• **What needs to be done**:
Convert the part of the data below that opens with the line containing "Could you tell" and closes with the line containing "Answer: approximately 135° to the" into a numbered list, leaving out any blank lines.

*** Source material ***

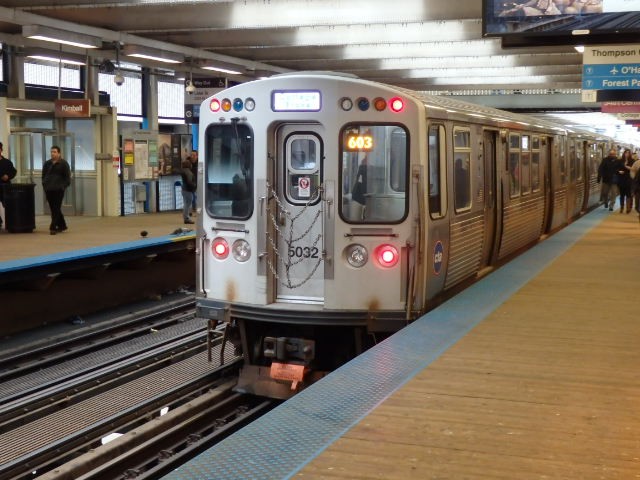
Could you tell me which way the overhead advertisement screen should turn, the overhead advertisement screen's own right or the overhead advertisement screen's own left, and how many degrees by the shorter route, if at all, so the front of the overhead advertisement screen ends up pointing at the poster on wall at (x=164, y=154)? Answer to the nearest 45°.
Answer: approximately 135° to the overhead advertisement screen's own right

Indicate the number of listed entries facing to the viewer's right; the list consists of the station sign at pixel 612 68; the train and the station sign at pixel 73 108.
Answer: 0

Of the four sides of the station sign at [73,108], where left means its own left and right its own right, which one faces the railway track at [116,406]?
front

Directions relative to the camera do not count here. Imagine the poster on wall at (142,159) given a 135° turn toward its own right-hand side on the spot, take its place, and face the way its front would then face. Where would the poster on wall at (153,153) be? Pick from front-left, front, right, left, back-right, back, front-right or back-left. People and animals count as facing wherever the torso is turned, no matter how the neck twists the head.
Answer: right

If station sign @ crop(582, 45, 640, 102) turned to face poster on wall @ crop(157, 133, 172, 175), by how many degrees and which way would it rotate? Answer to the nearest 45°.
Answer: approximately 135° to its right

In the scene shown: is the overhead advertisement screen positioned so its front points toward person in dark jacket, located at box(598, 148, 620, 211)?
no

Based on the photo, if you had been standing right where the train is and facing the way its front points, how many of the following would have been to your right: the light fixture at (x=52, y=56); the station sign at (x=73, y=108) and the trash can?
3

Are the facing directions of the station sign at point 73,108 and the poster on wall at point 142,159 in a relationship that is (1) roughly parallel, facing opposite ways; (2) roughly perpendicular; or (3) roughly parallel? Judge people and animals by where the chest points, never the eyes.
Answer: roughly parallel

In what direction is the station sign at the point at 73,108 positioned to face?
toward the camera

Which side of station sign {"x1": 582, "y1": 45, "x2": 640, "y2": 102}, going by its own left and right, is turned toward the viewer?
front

***
*** Source material ***

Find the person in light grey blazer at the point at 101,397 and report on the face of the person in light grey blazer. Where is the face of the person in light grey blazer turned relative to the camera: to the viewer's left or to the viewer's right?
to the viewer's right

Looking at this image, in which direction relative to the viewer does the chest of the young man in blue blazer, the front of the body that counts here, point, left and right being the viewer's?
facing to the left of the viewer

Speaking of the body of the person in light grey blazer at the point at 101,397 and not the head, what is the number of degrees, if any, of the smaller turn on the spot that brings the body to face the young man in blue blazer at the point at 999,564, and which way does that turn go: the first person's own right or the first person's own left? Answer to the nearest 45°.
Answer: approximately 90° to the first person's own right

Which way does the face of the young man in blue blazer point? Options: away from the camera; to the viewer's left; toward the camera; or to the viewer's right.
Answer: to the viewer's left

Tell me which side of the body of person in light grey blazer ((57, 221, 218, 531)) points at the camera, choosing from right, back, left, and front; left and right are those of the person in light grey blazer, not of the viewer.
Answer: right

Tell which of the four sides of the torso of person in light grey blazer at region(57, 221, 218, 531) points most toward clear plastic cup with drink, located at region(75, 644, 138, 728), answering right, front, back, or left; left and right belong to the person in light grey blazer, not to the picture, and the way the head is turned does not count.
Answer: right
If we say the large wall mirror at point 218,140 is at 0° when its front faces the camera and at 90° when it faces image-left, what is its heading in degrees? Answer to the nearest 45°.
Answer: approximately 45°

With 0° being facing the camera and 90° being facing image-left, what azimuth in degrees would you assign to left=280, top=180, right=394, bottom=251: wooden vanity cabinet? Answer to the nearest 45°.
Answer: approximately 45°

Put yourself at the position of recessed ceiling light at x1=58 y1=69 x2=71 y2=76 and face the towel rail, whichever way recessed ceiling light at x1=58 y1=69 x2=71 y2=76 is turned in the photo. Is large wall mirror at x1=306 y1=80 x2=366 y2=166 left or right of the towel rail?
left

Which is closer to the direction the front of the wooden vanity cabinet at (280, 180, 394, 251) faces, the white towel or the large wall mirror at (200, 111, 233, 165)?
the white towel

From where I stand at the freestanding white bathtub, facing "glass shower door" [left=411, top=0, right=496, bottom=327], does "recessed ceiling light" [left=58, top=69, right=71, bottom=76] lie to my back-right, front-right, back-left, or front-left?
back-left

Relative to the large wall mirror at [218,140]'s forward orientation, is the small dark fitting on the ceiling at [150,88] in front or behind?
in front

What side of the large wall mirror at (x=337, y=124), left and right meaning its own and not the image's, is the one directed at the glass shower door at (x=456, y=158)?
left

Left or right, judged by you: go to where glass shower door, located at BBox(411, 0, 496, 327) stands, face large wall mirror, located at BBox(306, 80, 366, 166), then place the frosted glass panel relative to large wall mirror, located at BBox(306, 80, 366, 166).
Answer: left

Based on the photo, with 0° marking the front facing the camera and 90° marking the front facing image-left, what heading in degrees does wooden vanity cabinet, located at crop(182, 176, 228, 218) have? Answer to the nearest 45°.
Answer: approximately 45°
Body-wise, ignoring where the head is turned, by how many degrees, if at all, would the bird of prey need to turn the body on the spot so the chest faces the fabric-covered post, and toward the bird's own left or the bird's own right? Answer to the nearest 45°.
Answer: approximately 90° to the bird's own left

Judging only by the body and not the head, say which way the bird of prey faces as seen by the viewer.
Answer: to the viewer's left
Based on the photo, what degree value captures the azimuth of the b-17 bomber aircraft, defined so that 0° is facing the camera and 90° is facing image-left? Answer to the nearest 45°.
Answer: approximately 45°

***
*** Source material ***

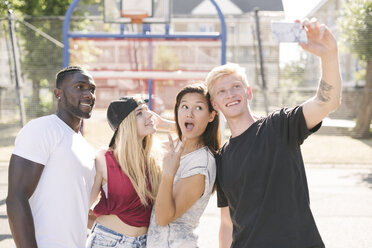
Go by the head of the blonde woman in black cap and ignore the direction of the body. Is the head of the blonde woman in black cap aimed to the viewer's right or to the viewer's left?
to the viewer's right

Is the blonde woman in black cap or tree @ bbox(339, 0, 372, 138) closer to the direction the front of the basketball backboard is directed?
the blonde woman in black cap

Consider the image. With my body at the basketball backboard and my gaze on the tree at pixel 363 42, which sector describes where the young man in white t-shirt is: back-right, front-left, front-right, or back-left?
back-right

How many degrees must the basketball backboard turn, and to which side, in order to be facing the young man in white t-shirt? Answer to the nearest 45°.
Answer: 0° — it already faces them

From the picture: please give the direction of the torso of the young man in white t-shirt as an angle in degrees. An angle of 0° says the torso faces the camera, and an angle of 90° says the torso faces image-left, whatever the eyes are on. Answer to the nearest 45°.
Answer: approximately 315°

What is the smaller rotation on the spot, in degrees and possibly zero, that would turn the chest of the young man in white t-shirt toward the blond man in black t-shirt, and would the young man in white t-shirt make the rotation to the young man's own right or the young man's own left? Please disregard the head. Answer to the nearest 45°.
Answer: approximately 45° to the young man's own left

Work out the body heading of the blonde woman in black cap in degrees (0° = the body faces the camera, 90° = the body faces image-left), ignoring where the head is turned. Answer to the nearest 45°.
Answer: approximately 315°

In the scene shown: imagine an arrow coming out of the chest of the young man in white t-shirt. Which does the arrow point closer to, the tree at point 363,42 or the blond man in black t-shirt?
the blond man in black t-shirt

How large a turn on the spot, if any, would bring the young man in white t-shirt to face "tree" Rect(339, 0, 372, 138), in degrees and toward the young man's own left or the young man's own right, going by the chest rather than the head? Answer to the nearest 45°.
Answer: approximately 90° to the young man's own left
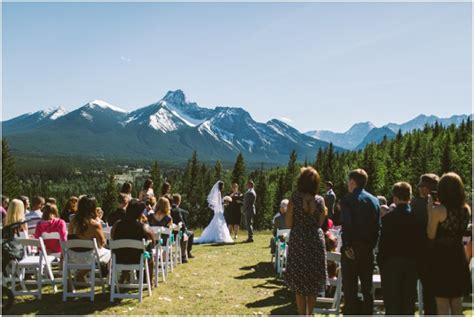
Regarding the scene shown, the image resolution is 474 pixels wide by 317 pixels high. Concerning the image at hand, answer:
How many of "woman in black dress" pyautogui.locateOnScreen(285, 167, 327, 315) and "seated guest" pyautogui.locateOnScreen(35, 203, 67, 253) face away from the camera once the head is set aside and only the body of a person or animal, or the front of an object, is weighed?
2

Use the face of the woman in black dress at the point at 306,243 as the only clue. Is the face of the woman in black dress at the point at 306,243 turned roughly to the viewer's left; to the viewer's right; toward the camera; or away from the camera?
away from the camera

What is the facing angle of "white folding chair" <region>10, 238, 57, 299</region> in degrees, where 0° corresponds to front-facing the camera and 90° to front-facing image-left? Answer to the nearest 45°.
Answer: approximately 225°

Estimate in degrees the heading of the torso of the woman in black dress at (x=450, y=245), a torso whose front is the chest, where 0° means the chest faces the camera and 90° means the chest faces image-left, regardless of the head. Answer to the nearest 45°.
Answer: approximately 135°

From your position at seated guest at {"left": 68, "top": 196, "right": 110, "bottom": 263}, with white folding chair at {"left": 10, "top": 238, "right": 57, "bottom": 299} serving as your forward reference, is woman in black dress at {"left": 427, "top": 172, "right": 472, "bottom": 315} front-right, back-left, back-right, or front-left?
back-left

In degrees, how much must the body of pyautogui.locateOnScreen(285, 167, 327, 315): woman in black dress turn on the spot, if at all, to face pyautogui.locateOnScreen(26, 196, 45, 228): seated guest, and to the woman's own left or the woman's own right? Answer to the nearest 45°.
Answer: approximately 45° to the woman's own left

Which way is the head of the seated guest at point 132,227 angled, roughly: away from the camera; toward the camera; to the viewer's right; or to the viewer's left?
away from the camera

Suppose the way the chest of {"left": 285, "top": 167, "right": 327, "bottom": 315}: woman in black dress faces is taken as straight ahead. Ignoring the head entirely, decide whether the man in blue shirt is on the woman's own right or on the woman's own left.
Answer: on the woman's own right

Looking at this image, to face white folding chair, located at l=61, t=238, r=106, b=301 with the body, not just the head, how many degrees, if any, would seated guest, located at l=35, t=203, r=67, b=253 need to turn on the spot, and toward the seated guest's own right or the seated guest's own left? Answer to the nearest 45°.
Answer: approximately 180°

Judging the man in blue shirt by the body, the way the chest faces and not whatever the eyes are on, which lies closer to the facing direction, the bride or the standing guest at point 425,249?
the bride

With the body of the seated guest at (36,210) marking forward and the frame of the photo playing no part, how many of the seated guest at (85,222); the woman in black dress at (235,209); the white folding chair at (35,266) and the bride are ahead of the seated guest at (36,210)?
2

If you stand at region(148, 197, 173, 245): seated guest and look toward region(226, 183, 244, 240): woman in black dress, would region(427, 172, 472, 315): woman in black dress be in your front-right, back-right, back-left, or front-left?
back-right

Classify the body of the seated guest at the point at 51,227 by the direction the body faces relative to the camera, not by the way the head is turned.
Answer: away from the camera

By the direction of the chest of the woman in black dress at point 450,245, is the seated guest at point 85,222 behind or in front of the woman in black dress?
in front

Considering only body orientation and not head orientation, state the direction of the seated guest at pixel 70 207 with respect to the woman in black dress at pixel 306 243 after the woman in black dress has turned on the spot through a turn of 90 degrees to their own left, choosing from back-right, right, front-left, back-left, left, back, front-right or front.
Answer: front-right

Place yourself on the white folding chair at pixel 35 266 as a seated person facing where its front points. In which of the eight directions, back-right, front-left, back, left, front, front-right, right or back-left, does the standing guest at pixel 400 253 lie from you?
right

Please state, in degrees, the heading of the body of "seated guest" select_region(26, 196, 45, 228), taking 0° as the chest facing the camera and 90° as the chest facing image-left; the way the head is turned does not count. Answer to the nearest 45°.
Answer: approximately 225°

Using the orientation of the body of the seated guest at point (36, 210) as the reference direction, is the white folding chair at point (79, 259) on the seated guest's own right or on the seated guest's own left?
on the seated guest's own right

***

• **Finished exercise**:
1. Could you tell me which way the overhead advertisement screen should turn, the overhead advertisement screen's own right or the overhead advertisement screen's own left, and how many degrees by the shorter route, if at all, so the front of the overhead advertisement screen ends up pointing at the poster on wall at (x=164, y=154)? Answer to the nearest 45°.
2. Answer: approximately 135° to the overhead advertisement screen's own right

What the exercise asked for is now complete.